WESTERVILLE, OHIO. — Despite strong sales from the company’s baked foods brands, including Sister Schubert’s “strongest holiday performance ever,” elevated costs pressured profitability at Lancaster Colony Corp. in the company’s most recent fiscal quarter.
Net income at Lancaster Colony in the second quarter ended Dec. 31, 2021, was $34.37 million, equal to $1.25 per share on the common stock, down 23% from $44.63 million, or $1.62 per share, during the second quarter of fiscal 2021. Net sales were $428.43 million, up 14% from $375.02 million.
David A. Ciesinski, president and chief executive officer, said strong sales of Sister Schubert’s dinner rolls and sauces sold under the Chick-fil-A and Buffalo Wild Wings brands under license agreements, together with higher prices were not enough to offset higher costs emanating from multiple directions.
“While pricing actions served to offset significant commodity cost inflation and higher freight rates, we were not able to fully recover the other industry-wide cost pressures such as elevated wage rates in the periods,” Mr. Ciesinski said.
He said the company’s margins also were squeezed by a decision to significantly increase utilization of co-manufacturers to help meet growing demand for the company’s bottled sauces.
The company’s grain-based foods lines performed well, Mr. Ciesinski said.
“On a two-year stack basis for the quarter, IRI retail scanner data shows strong sales growth and share gains for several of our branded products, including Marzetti produce dressings, Sister Schubert’s frozen dinner rolls, New York Bakery garlic bread and Reams frozen noodles,” he said.
During the quarter, net sales were up 10% because of higher prices and volume gains associated with an expansion of the company’s licensing program in its sauces business and the strong performance of its Sister Schubert’s frozen dinner rolls. The 10% gain followed Retail sales growth of 19.5% during the same period last year. Measured in pounds, sales growth was 4% in the second quarter, 12% in last year’s second quarter.
“For the quarter versus prior year, IRI data showed strong share gains for our frozen breads with Sister Schubert’s dinner rolls up 150 basis points to 54.1% and New York Bakery garlic bread up 230 basis points to 42.5%,” Mr. Ciesinski said. “With sales of $61.6 million, Q2 was Sister Schubert’s strongest holiday performance ever, thanks to great retail execution in a difficult environment.”

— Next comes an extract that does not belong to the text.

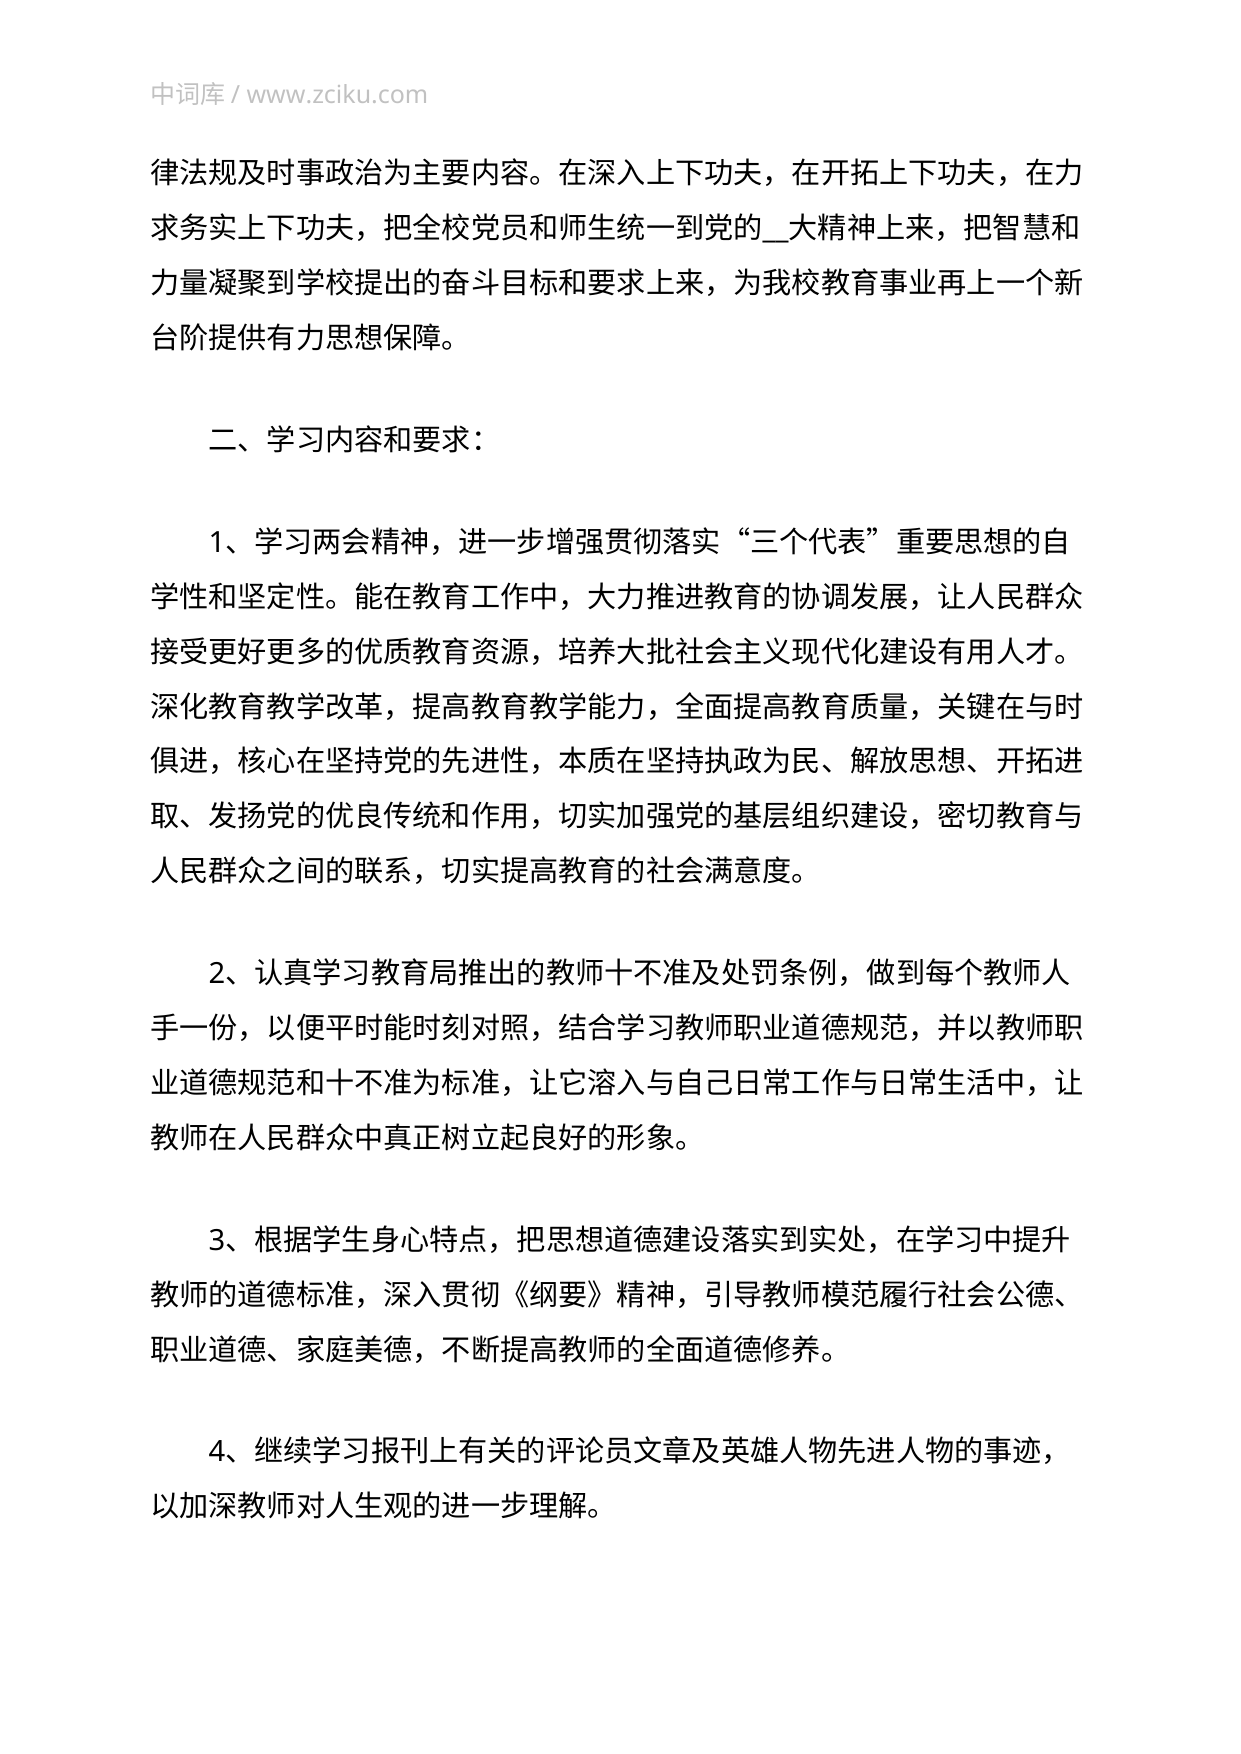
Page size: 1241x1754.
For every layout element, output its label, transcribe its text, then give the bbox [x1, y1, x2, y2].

text 1、学习两会精神，进一步增强贯彻落实“三个代表”重要思想的自学性和坚定性。能在教育工作中，大力推进教育的协调发展，让人民群众接受更好更多的优质教育资源，培养大批社会主义现代化建设有用人才。深化教育教学改革，提高教育教学能力，全面提高教育质量，关键在与时俱进，核心在坚持党的先进性，本质在坚持执政为民、解放思想、开拓进取、发扬党的优良传统和作用，切实加强党的基层组织建设，密切教育与人民群众之间的联系，切实提高教育的社会满意度。 [150, 518, 1090, 890]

During the quarter Lancaster Colony recorded two special items related to the Bantam Bagels business. The company revalued the contingent consideration liability to the sellers using fair value accounting. The revaluation translated into a positive adjustment of $2.2 million, including $0.9 recorded to the company’s Retail business and $1.3 million to the Foodservice business. At the same time, Lancaster Colony revalued its intangible assets line on its balance sheet for the Bantam Bagels business, recorded as a $0.9 million impairment for the Retail segment.
Looking forward, Mr. Ciesinski said challenges from higher costs will continue to adversely impact results.
“We anticipate the unfavorable impacts of higher input costs, increased freight and warehousing costs, elevated expenditures attributed to the enduring supply chain challenges, and higher labor costs will remain a headwind to our financial results in the coming quarter,” he said. “The inflationary pricing along with our ongoing cost savings programs and net price realization efforts will help to partially offset these higher costs.”
The company also said it closed a frozen garlic bread production plant in Baldwin Park, Calif. The company is discontinuing its Mamma Bella line of frozen garlic bread. The company took a $1 million restructuring/impairment charge in connection with the decision to close the California plant.
In the six months ended Dec. 31, Lancaster Colony’s net income was $65.03 million, or $2.36 per share, down 20% from $81.71 million, or $2.97. Net sales were $820.48 million, up 13% from $724.25 million.